Joel Meyerowitz Reflects on the Magic of Provincetown
The artist looks back on a town that has long captivated his imagination, through every flowering of identity and sexual politics.
Joel Meyerowitz, Provincetown, Massachusetts, 1977
Provincetown. Land’s End. Beyond it, the wide Atlantic. People have been coming here to get away from it all since the Pilgrims came ashore in 1620. The Pilgrims stayed for five hard winter weeks at the end of the sandbar in the Atlantic known as Cape Cod before sailing across the bay to what is now Plymouth.
But for the rest of us who find our way here—travelers, artists, writers, playwrights, actors, poets, straight, gay, lesbian, gender-nonconforming, black, white, foreign, anyone who wants to move from the urban pressures to the spacious and spiritual beauty of the Outer Cape—Provincetown is where your identity and sense of “home” come to ground.
There is something about communities coming together at “land’s end” that creates compassionate understanding; tolerance and acceptance become the foundation of the community. P’town, as the locals call it, has been welcoming these various seekers since the nineteenth century, or even earlier. Portuguese fishermen from the Azores, picked up as crew members by Yankee whalers, settled and built a fishing community in Provincetown early on, and later, at the end of the nineteenth century, artists from New York and Boston found low-rent fishing shacks to paint in during the summers. Then, around 1910, came poets and writers and playwrights. Eugene O’Neill’s early plays were put on in the local theater. The word got out that there was a place of great natural beauty with endless sandy beaches, dunes, forests, and hidden ponds in the woods that were left over from glacial deposits of the last Ice Age, with water so pure you could drink it while swimming. A place where you could walk through the dappled light of the woods and up and over a sand dune to dive naked into the briny waters of the Atlantic.
Apart from nature, there was in P’town an animated and joyous street life, a little like Eighth Street in Greenwich Village, which brought a spicy urban flavor to this natural paradise. There were great dance clubs and bars, good music, lots of art galleries and parties, readings, and openings, all on a scale that perfectly fit the landscape that surrounded it. During my time there in the 1970s and ’80s I knew, or often saw in town, Norman Mailer, Robert Motherwell, Mary Oliver, Myron Stout, Michael Cunningham, Stanley Kunitz, Jack Pierson, John Waters, Annie Dillard, and many others. Before them there were Marsden Hartley, Hans Hofmann, Milton Avery, even Andy Warhol, and many more young artists who got the call.
What always surprised and pleased me was how kind the townspeople and shop owners were, considering the flood of day-trippers, as well as the seasonal influx of the creative crowd and summer visitors. That generosity extended to the daily circus of sexual expression that played out in the streets and hotels, the guest houses and summer rentals, in a town that, after the summer’s end, returned to the three thousand or so permanent residents who remained there through the dead of winter.”
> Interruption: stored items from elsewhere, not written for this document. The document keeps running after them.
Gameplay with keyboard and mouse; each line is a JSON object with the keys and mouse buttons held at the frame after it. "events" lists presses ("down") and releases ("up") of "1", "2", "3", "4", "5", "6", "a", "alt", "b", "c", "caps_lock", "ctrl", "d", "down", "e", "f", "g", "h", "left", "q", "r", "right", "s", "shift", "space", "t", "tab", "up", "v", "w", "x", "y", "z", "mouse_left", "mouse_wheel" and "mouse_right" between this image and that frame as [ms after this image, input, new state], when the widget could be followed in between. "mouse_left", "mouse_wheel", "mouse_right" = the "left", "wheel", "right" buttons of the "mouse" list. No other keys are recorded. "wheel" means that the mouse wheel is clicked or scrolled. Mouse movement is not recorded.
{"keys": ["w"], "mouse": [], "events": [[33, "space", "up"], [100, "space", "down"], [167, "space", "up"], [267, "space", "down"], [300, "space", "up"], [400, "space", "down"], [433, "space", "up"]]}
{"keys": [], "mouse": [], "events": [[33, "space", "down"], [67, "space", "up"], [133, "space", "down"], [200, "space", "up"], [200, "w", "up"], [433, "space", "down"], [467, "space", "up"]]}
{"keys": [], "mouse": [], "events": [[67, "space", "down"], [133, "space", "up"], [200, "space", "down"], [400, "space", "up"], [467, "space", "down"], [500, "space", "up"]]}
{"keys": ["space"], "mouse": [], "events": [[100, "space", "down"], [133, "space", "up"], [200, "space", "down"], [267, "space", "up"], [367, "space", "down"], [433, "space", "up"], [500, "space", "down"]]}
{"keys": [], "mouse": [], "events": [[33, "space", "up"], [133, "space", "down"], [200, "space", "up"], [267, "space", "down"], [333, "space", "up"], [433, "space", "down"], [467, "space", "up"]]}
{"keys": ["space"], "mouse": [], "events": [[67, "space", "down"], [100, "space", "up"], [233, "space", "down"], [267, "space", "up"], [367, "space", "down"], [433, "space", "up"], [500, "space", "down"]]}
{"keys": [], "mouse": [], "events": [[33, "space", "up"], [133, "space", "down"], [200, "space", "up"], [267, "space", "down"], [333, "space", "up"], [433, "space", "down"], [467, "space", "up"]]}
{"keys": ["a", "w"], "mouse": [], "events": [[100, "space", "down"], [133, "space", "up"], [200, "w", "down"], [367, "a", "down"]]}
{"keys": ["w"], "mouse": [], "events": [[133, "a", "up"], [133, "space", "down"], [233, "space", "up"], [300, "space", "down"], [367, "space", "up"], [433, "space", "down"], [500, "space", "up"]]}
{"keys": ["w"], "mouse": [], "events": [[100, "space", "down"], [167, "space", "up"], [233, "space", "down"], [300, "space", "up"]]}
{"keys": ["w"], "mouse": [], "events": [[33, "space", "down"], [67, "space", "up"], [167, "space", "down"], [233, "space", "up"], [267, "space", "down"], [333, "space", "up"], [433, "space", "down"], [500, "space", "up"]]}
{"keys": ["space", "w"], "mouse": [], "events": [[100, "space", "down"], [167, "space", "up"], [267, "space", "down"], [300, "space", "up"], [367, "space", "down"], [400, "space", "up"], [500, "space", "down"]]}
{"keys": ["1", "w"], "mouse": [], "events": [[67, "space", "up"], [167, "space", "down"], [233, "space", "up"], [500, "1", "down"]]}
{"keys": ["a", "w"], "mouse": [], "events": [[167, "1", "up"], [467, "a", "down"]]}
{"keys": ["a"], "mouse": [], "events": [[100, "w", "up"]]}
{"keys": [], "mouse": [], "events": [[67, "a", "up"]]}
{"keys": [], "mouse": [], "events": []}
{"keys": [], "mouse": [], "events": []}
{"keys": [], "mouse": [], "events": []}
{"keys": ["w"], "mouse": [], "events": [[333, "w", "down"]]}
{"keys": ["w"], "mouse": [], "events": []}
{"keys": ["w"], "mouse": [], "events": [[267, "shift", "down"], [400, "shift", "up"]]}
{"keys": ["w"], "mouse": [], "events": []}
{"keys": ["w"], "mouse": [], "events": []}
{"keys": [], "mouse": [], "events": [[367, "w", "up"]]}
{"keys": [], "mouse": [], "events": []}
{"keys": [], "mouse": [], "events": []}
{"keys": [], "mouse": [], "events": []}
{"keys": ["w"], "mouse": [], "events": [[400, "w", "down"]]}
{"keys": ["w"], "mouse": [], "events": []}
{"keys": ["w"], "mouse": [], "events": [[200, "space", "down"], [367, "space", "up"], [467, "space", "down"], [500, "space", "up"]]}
The town lived through the AIDS crisis of the 1980s and stood strong through every flowering of identity and sexual politics of the last thirty-five years. And it did so with grace and humanity. What in many places would be judged as “other” was the norm in P’town. My kids grew up there in the summers and saw its diversity for themselves; they learned about acceptance and tolerance firsthand and have carried these lessons into their lives.
I went there originally to explore how the Cape’s light seemed to illuminate nature from within. What I discovered was the manner in which the light penetrated and exposed people’s mystery, revealing their true identities in such a way that everyone became beautiful.
This text originally was published in Provincetown (Aperture, 2019) as the artist’s introduction.